Este quadro, que pintava a si mesmo, agradou-lhe tanto que o estudou sob vários aspectos, até que se aborreceu. Então levantou-se com um suspiro e pôs-se a caminho. Perto das nove e meia ou dez horas chegou à rua onde morava a sua adorada desconhecida e parou um instante; não se ouvia um som. Uma luz brilhava através de uma cortina numa janela do segundo andar. Estaria ali a sua amada? Trepou o tapume, saltou para dentro do jardim e caminhou por entre as flores até chegar debaixo dessa janela; comovido, olhou para cima durante muito tempo e por fim estendeu-se no chão naquele lugar; deitou-se de costas, pondo as mãos sobre o peito e segurando entre os dedos a pobre florzinha murcha. Assim morreria no frio mundo, sem um abrigo por sobre a cabeça, sem mãos amigas para lhe enxugarem na fronte o suor da morte, sem um rosto que se curvasse para ele cheio de piedade quando chegasse a hora da agonia. Nesta posição o veria a pequena quando, na luz clara da manhã, olhasse através da janela. Oh! Deixaria ela então cair uma lágrima sobre o seu pobre corpo imóvel e daria um suspiro ao ver a sua vida tão rudemente perdida, tão prematuramente ceifada?

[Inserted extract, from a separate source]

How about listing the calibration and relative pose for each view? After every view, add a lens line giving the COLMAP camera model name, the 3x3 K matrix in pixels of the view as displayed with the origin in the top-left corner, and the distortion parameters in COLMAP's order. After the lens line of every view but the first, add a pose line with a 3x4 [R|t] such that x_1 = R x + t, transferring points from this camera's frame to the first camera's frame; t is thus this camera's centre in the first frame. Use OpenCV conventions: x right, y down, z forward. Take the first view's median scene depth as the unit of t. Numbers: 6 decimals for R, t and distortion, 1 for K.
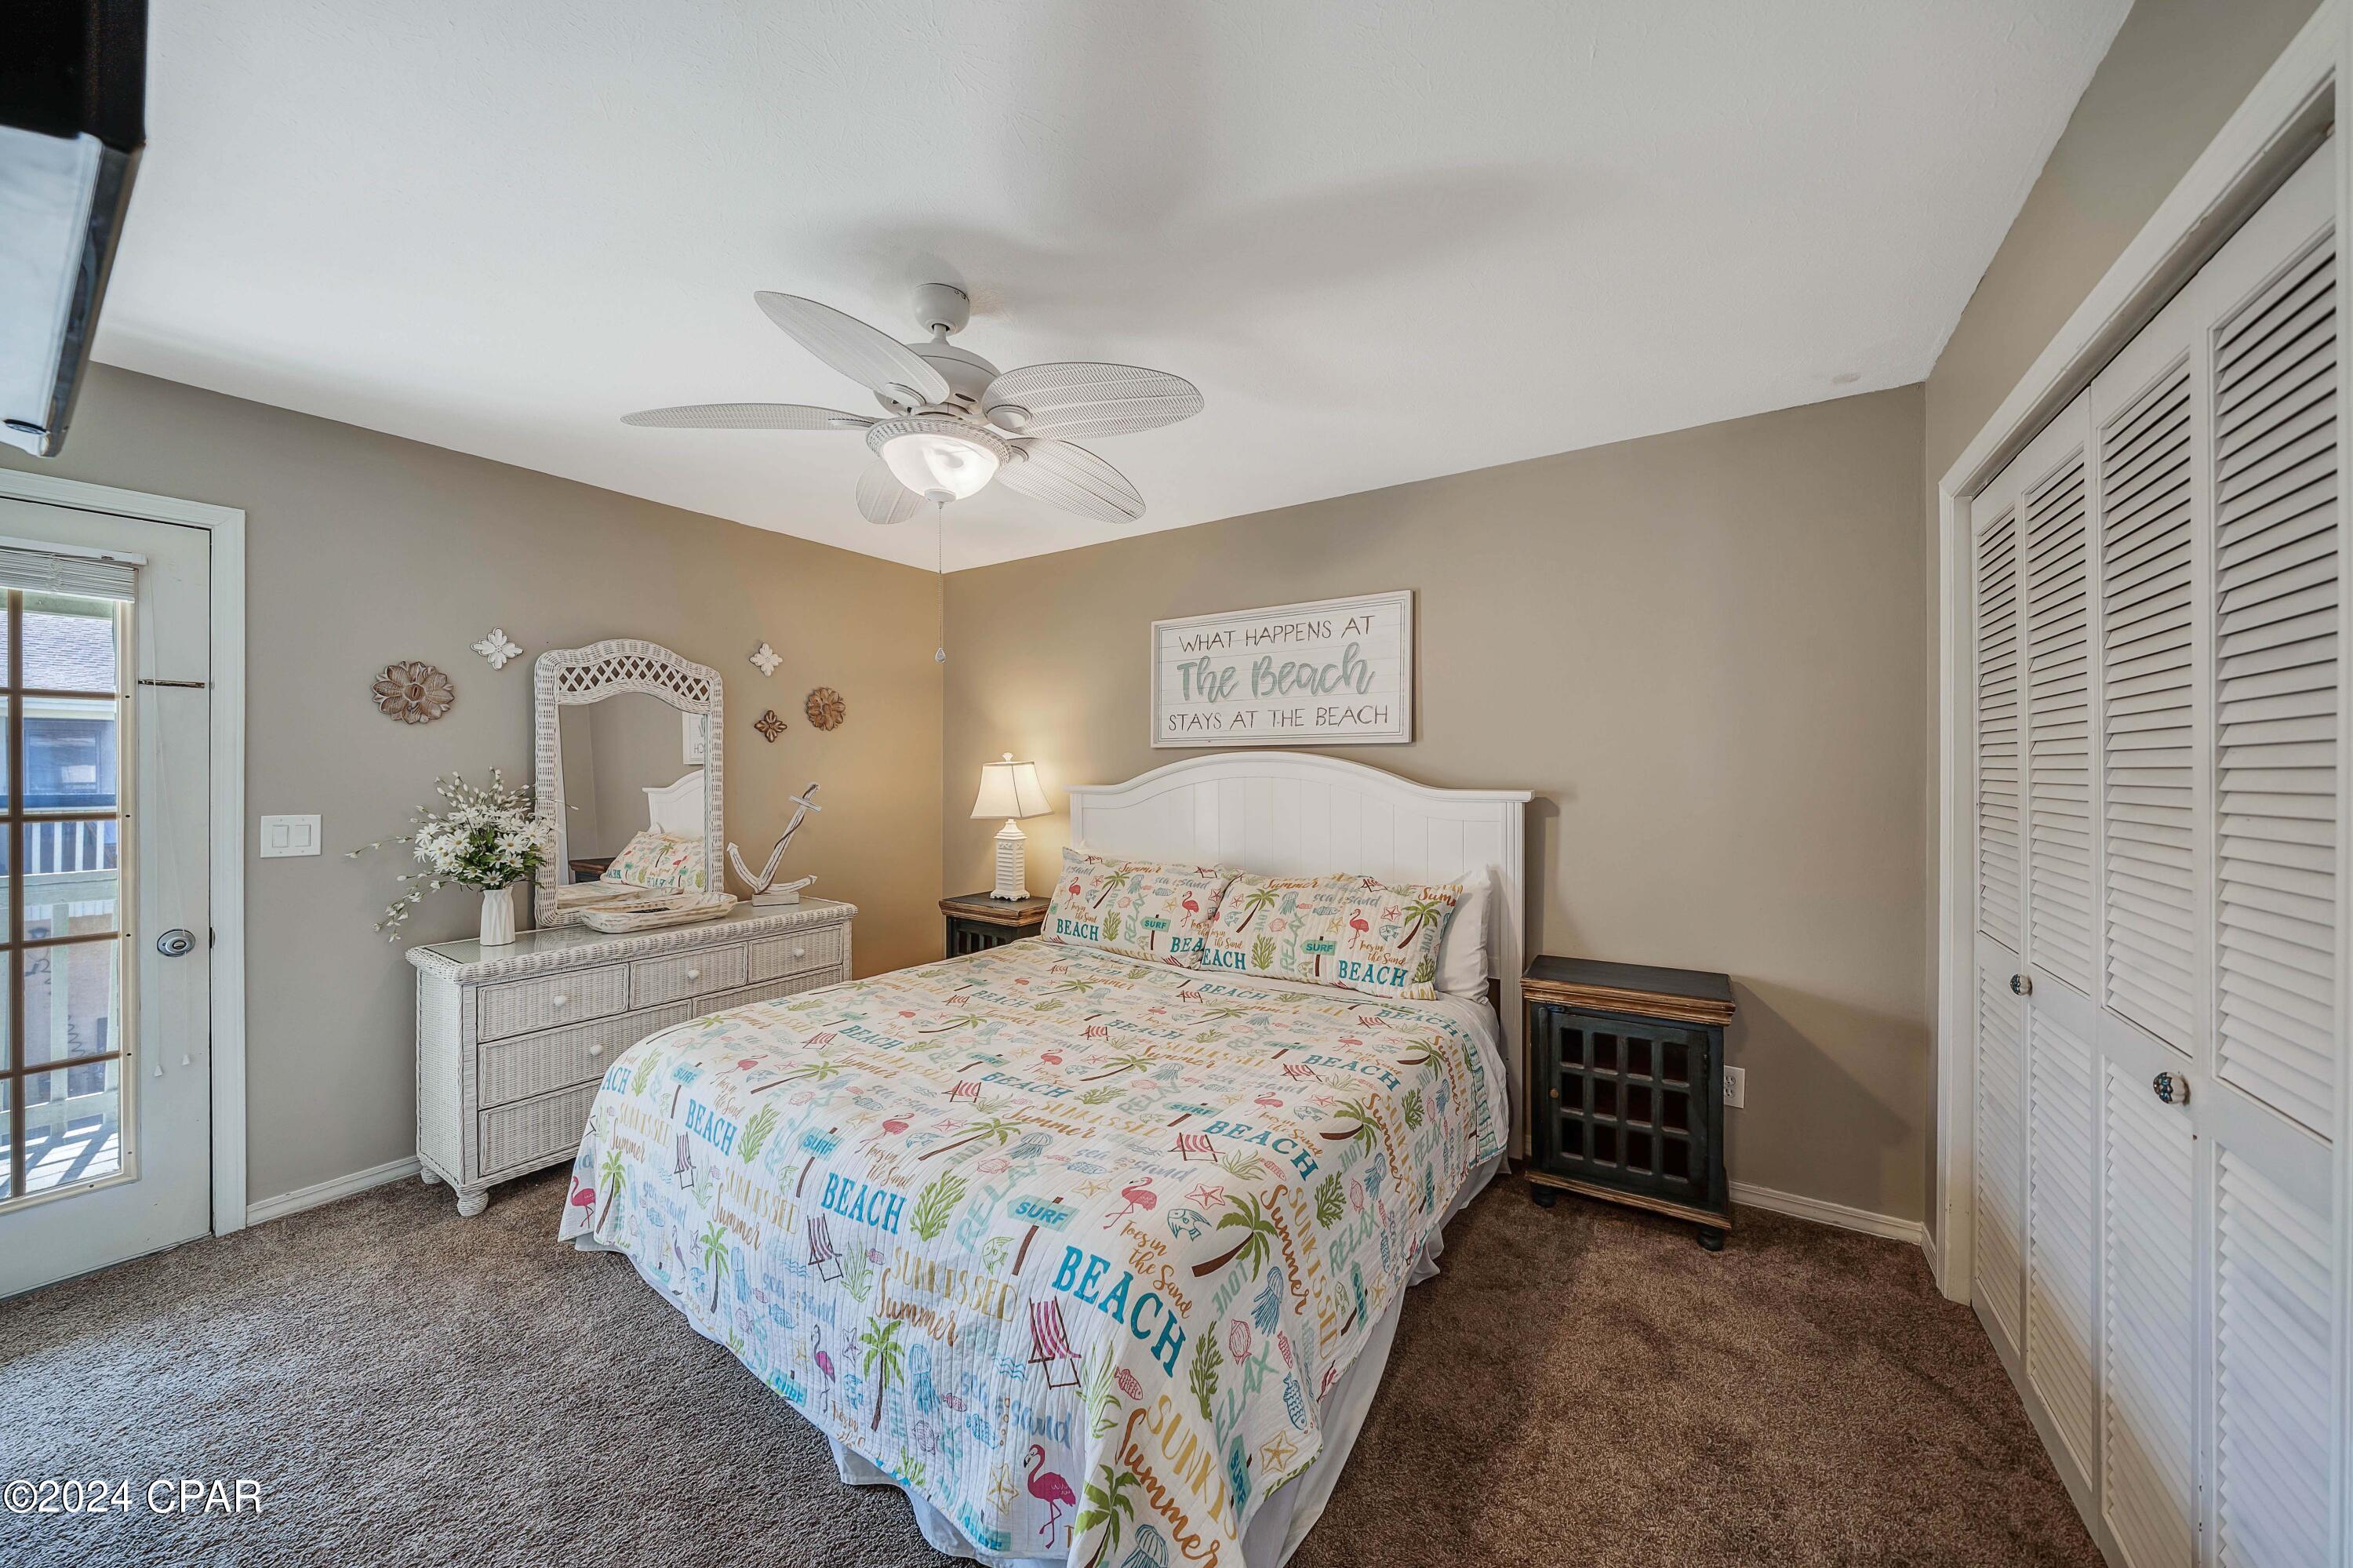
lens RADIAL K [[822.0, 0, 1161.0], [0, 822.0, 777.9], [0, 0, 1]] dist [0.001330, 0.000252]
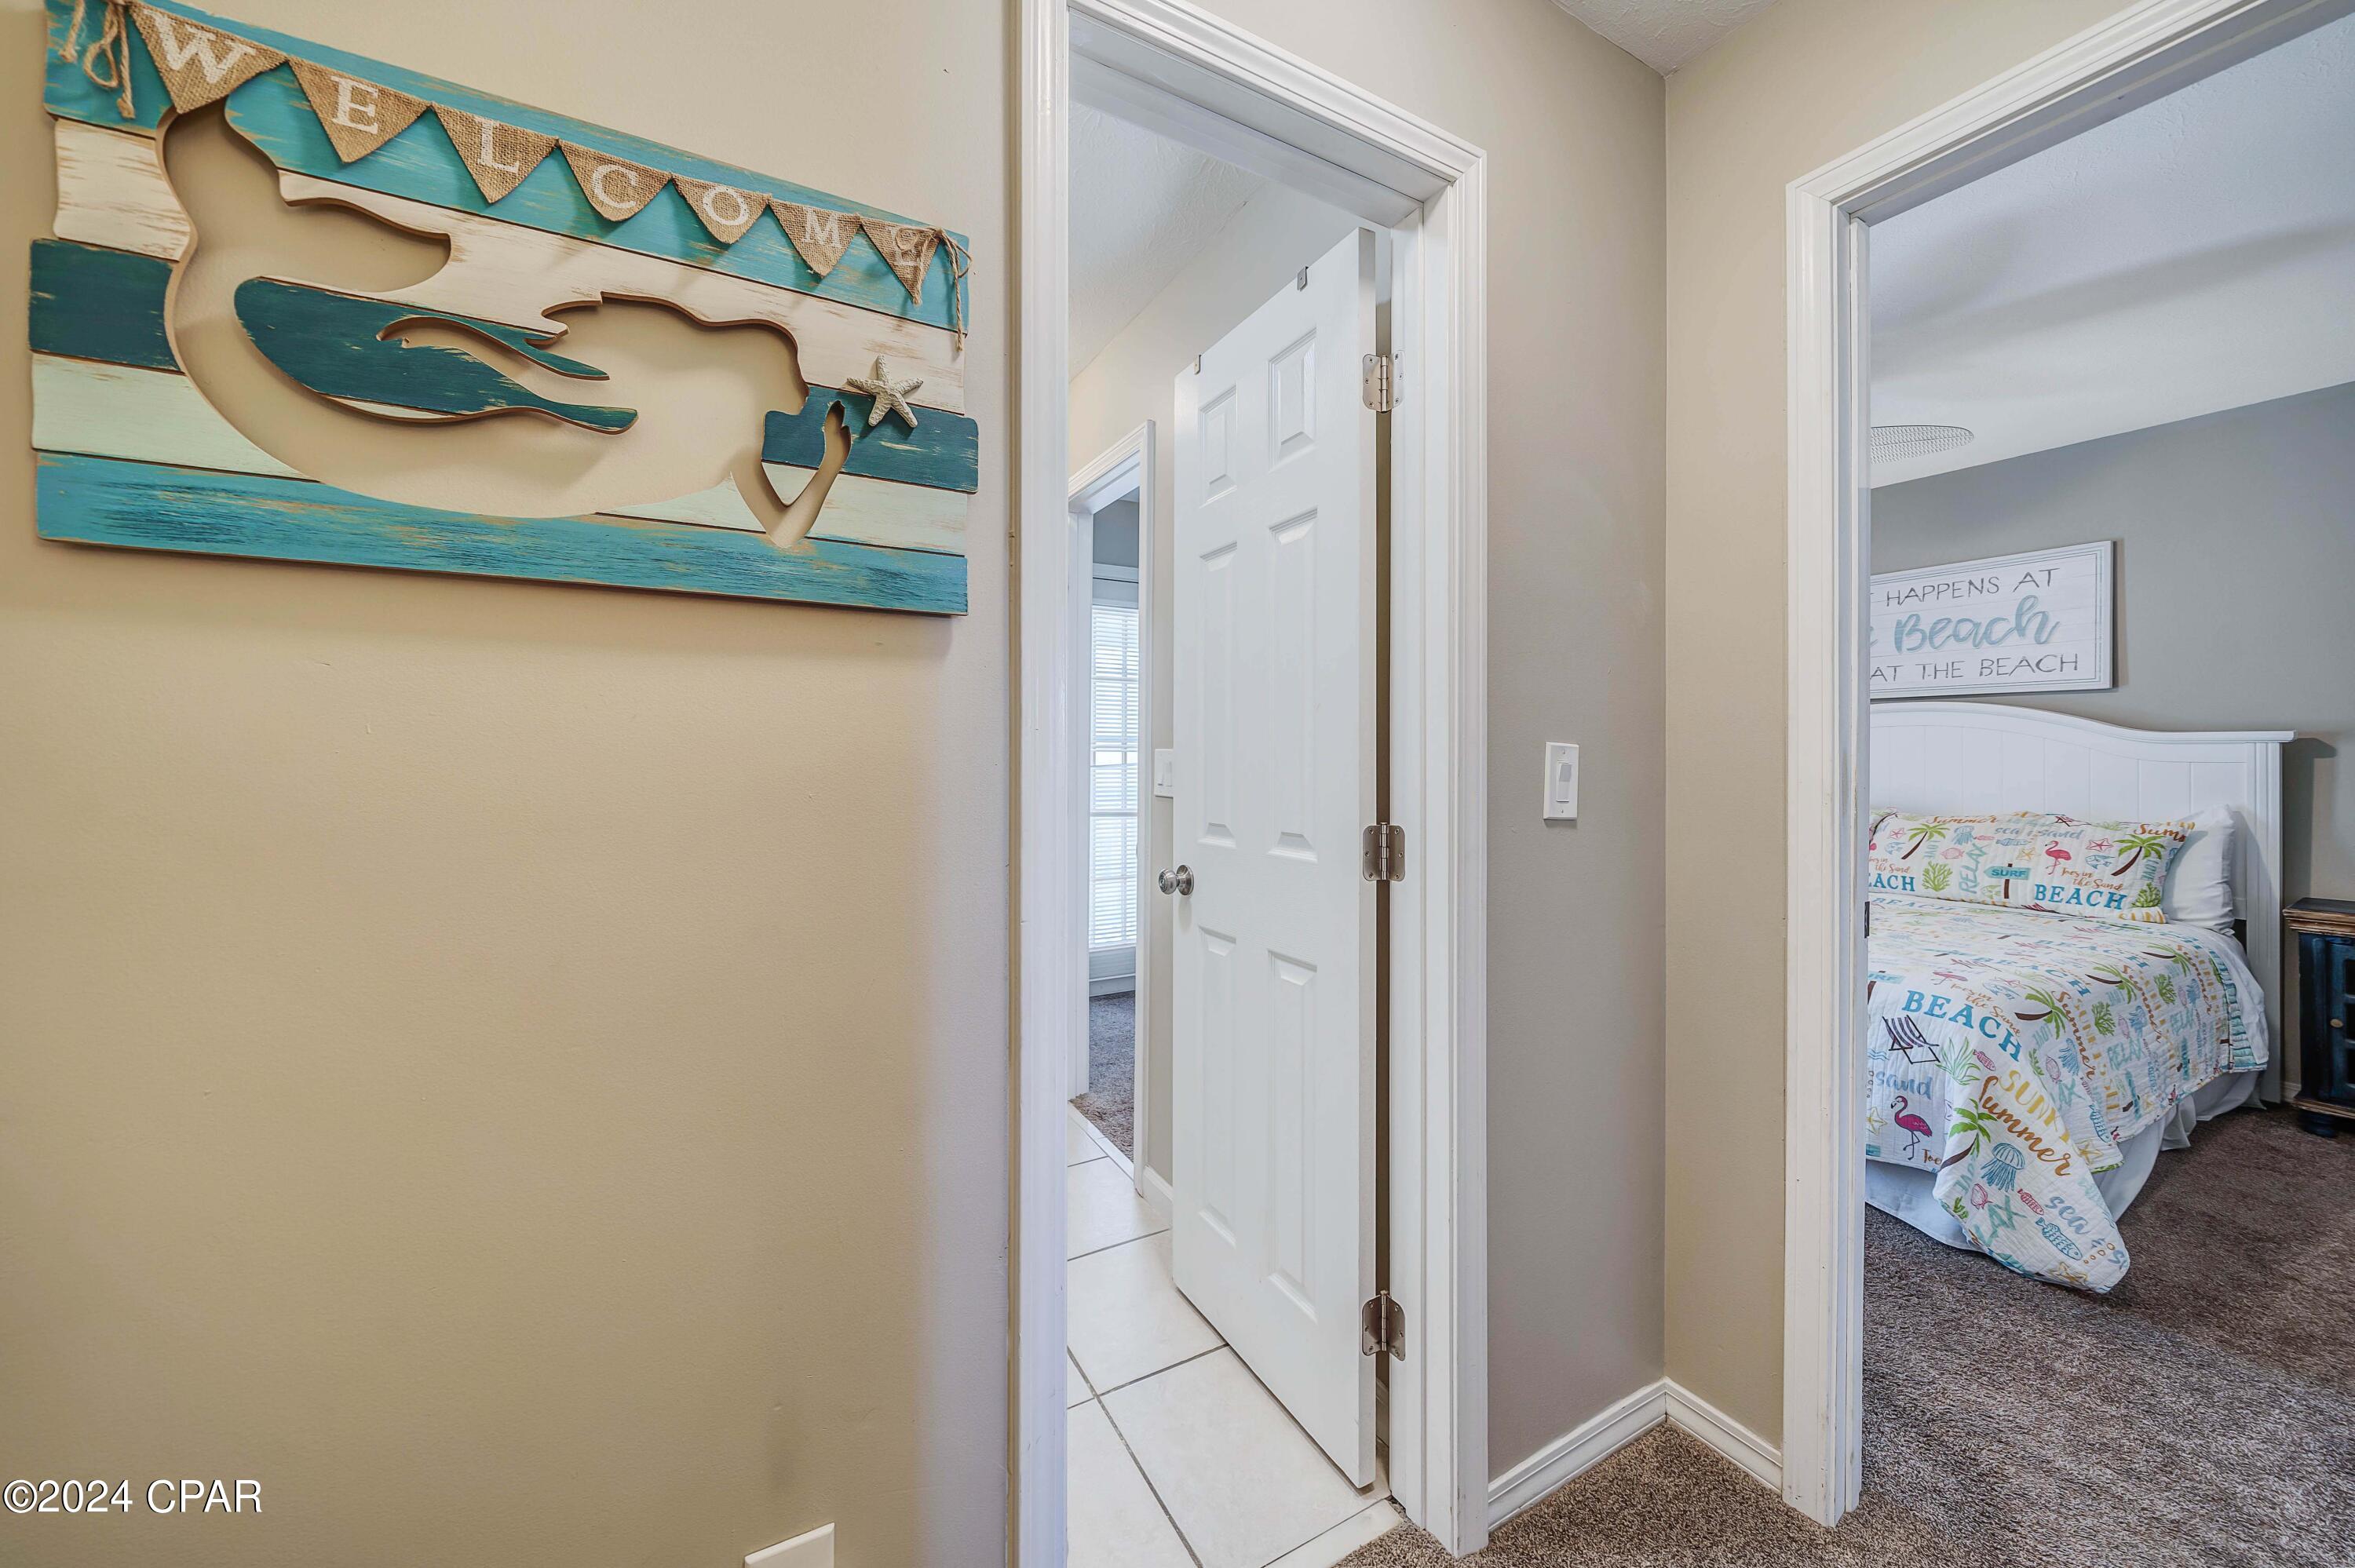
lens RADIAL K [[822.6, 0, 1196.1], [0, 822.6, 747.2], [0, 0, 1]] dist [0.001330, 0.000252]
pose [[0.894763, 0.001838, -0.446537, -0.304922], [-0.006172, 0.999947, -0.008252, 0.054331], [0.446498, 0.010140, 0.894727, -0.509318]]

A janela abriu-se, a voz desagradável de uma criada profanou o silêncio da noite e um dilúvio de água encharcou os restos do pretenso mártir!
O impetuoso herói levantou-se indignado, ouviu-se um ruído como de um projéctil no ar, a que se juntou o murmúrio de uma praga, logo seguido de um tinir de vidros, e um vulto, pequeno e vago, saltou por cima do tapume para desaparecer na escuridão.
Pouco tempo depois, quando Tom, já despido para se deitar, revistava o fato encharcado à luz de um coto de sebo, Sid acordou, mas, se alguma vez tinha pensado em aludir ao que se passara, desistiu porque o olhar de Tom não lhe inspirou confiança.
Este deitou-se, sem se preocupar com rezas, e Sid tomou conta da omissão.